During the first three weeks, we will read a number of articles tracing the intricacies of colonialism and liberalism, both from an intellectual historical perspective, and from a systematic political theoretical perspective. After these readings we will concentrate on contemporary work on global justice. We will then compare the two traditions and discuss whether and in what ways they could be fruitfully combined for a decolonial philosophy of global justice, and discuss the the limitations of focusing on ‘justice’.
- Insight into political theory about global justice
- Insight into critiques of the political philosophical liberal tradition from a decolonial perspective
- Enhancing the capacity to formulate integrative perspectives on the merits of both traditions of criticism for formulating perspectives on global justice that are self-reflexive about the legacies of eurocentrism and imperialism
During the first three weeks, we will read a number of articles tracing the intricacies of colonialism and liberalism, both from an intellectual historical perspective, and from a systematic political theoretical perspective. After these readings we will concentrate on contemporary work on global justice.
We will then compare the two traditions and discuss whether and in what ways they could be fruitfully combined for a decolonial philosophy of global justice, and discuss the limitations of focusing on ‘justice’. The course will take the form of intensive working groups.
- James Tully. (2008) Public Philosophy in a New Key, Volume II; Imperialism and Civic Freedom. Cambridge: Cambridge University Press.
- Duncan Bell. (2016) Reordering the World; Essays on Liberalism and Empire. Princeton and Oxford: Princeton University Press
- Aimé Césaire, Discourse on colonialism. Preferred edition: Monthly Review Press, NY, 1972, 2000
- Charles Mills (2017) Black rights/white wrongs. The critique of racial liberalism. Oxford: Oxford University Press.

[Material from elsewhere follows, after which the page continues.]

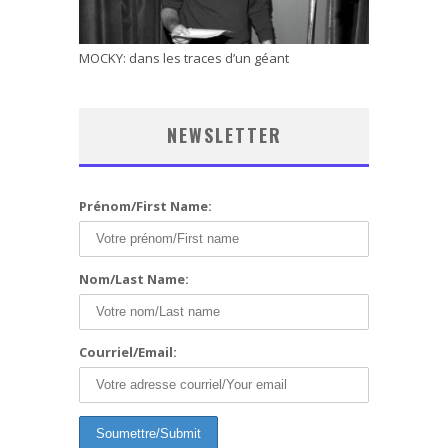
MOCKY: dans les traces d’un géant
NEWSLETTER
Prénom/First Name:
Nom/Last Name:
Courriel/Email:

These books will both be available through the library of the UvA (they will be on the ‘workshelf’). The books can be scanned or copied but not you cannot borrow them during the course. Other articles will be provided during the course, see below for the full list and where to find them.
For those who take credits from this course: Presentation (20%) and either (a) final paper or (b) final paper and take home exam (80%). You can choose between two options for the final exam: (a) either you choose to do a take home exam containing three questions which will be published two weeks before the deadline, together with a final paper of around 1500 words, or (b) you choose to write a final paper of around 4000 words. The deadline for both will be on 28 June at 23.59 hrs. The deadline for the resit is 8 August. The paper should be written according to basic academic standards (contain a bibliography, research question, careful argument, conclusion) but you are free to write in a mostly argumentative or a more essayistic or exploratory style.
This is a NICA core activity. Completing this activity earns you a certificate specifying the number of EC credits at stake. You can have this certificate formally registered at your institution’s administrative office. You may need to acquire the permission of your program coordinator and/or board of examinations in order to participate and earn credits for this activity.